Recommend disabling `UNWIND_PATCH_PAC_INTO_SCS`

[a13xp0p0v]

Hello!

In https://github.com/a13xp0p0v/kernel-hardening-checker/issues/105 Daniel Micay @thestinger says that UNWIND_PATCH_PAC_INTO_SCS should be disabled, because it reduces security compared to both PAC and SCS.

Quoting:

PAC is a purely probabilistic security feature which can be bypassed through brute force attacks. PAC normally has 16 bits in the default configuration with 39-bit address space and 4k pages, but it drops to 7 bits with a 48-bit address space. It's even lower in some of the other configurations. SCS is a deterministic security feature, but it lacks a way to protect the shadow stack from arbitrary writes. It's difficult to say which is better, but having both enabled is clearly better for security than only PAC.

Please see more rationale in https://github.com/a13xp0p0v/kernel-hardening-checker/issues/105.

How about changing the UNWIND_PATCH_PAC_INTO_SCS recommendation?

Thanks!

[kees]

It's 16 bits, but they change at every function, so PAC is pretty strong. It is, however, true that keeping both enabled is stronger. And we certainly more expensive stuff in the recommends...

Perhaps a comment about saving kernel stack space, and the trade-off when the hardware supports PAC, and then switch the recommendation to disabled for max coverage?

(There is also the question of PAC vs stack protector...)

[thestinger]

Stack allocation MTE is a far better mitigation than SSP. Even marking all the stack allocations with a single non-zero tag set on entry and unset before return would be far better than SSP. SSP is obsolete on devices with proper MTE hardware support, they simply have to start using it. It's way weaker than simply doing that most basic form of MTE stack protection. MTE stack protection is normally done with a per-unsafe-allocation tag but it can be done without that. Either way, it has deterministic protection of the return address, register spills, allocations without address taken, etc. from ones with potential overflow or use-after-scope.

PAC is only 16 bits with 39 bit address space which is inadequate for aggressive address space based mitigations for heap memory corruption in userspace.
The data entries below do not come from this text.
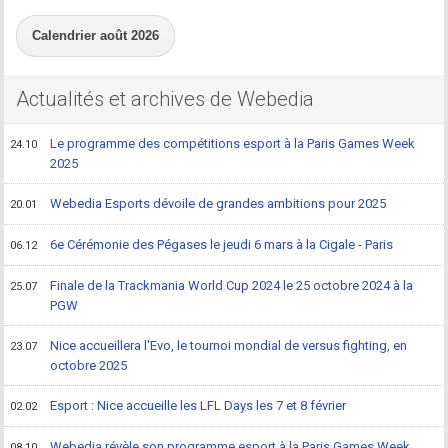
Calendrier août 2026
Actualités et archives de Webedia
Le programme des compétitions esport à la Paris Games Week
24.10
2025
Webedia Esports dévoile de grandes ambitions pour 2025
20.01
6e Cérémonie des Pégases le jeudi 6 mars à la Cigale - Paris
06.12
Finale de la Trackmania World Cup 2024 le 25 octobre 2024 à la
25.07
PGW
Nice accueillera l'Evo, le tournoi mondial de versus fighting, en
23.07
octobre 2025
Esport : Nice accueille les LFL Days les 7 et 8 février
02.02
Webedia révèle son programme esport à la Paris Games Week
08.10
They should have just added hardware shadow stack support and

PAC doesn't obsolete SSP because it's so weak. 56 bits vs. 7 or 16 bits. You can still brute force 16 bits. It's a bad design which conflicts with other valuable security features including future larger memory tags and existing support for larger address space rather than the barely adequate 39 bits.

[kees]

Just to be clear: I'd like to keep stack-protector even with PAC.

That said, we can't just compare 56 vs 16/7 bits. Ssp is 56 bits per thread, and PAC is 16 or 7 bits per caller per thread: PAC is hash(secret + return address + stack pointer). For an arbitrary read primitive, it is either as hard as ssp to recover the key or harder (needing to read thr PAC of the specific target function at the exact stack depth for the same thread).

I'm not aware of any Oracles that would allow for brute-forcing: it the PAC fails, we're about to raise a bad address exception...

[thestinger]

I do think SSP should be removed by enabling stack MTE. It doesn't have to be the full stack allocation MTE tagging each allocation, it can be per-frame MTE instead. It can provide a deterministic defense against allocations overwriting internal data by simply leaving that tagged 0 and tagging the allocations non-zero. Tagging each frame's allocations non-zero and untagging before return is simple and not high overhead. Zeroing and tagging are done together so the initial tagging barely adds a cost compared to just zeroing locals.